Drymopsalta acrotela

Scientific classification
- Kingdom: Animalia
- Phylum: Arthropoda
- Clade: Pancrustacea
- Class: Insecta
- Order: Hemiptera
- Suborder: Auchenorrhyncha
- Family: Cicadidae
- Genus: Drymopsalta
- Species: D. acrotela
- Binomial name: Drymopsalta acrotela Ewart & Popple, 2013

= Drymopsalta acrotela =

- Genus: Drymopsalta
- Species: acrotela
- Authority: Ewart & Popple, 2013

Species of cicada

Drymopsalta acrotela is a species of cicada, also known as the Top End heath-buzzer, in the true cicada family, Cicadettinae subfamily and Cicadettini tribe. It is endemic to Australia.
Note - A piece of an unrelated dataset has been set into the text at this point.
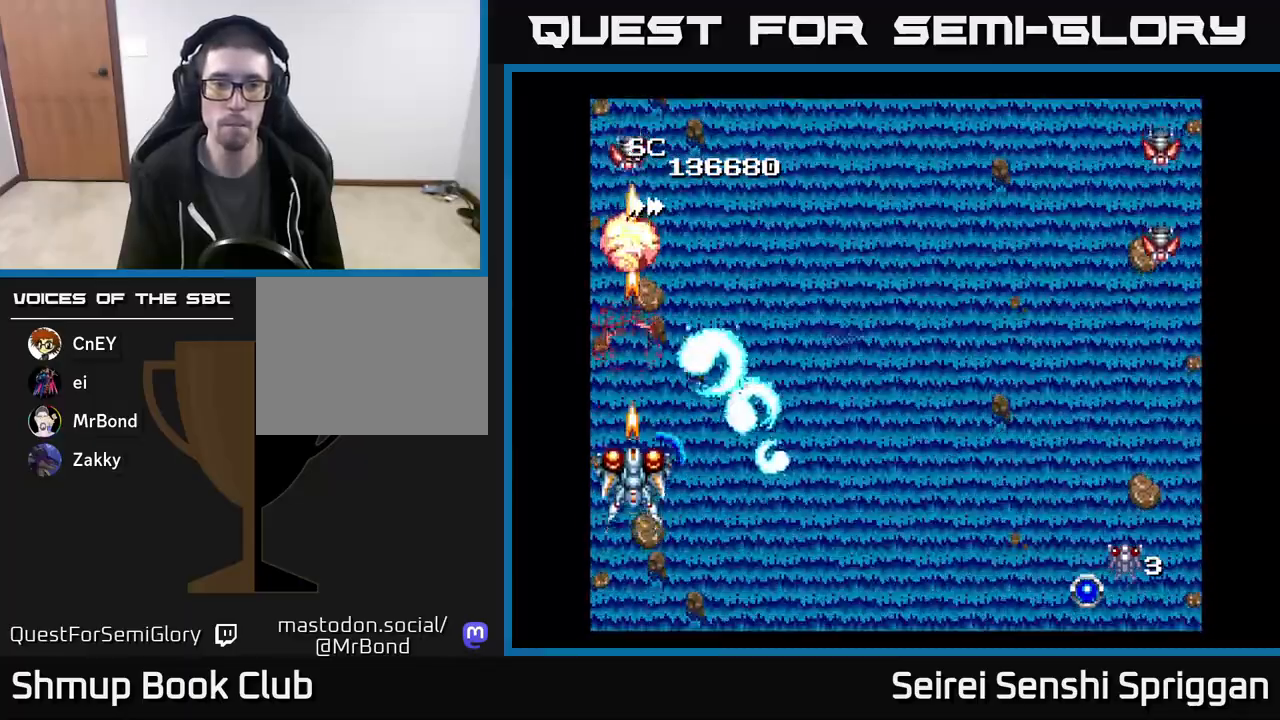
{"buttons": ["X", "DPAD_RIGHT"], "events": [[383, "DPAD_UP", "up"], [417, "DPAD_RIGHT", "down"]]}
It was described in 2013 by Australian entomologists Anthony Ewart and Lindsay Popple.

==Description==
The length of the forewing is 10–13 mm.

==Distribution and habitat==
The species is known only from the Top End of the Northern Territory, from Litchfield National Park eastwards to Kakadu National Park, in the Darwin Coastal bioregion. Its habitat is shrubby Callitrix woodland on sandstone.

==Behaviour==
Adults have been recorded in November, clinging to the stems and branches of Callitrix shrubs, uttering high-pitched calls characterised by a long buzz followed by a series of chirps and a soft terminal “tick”.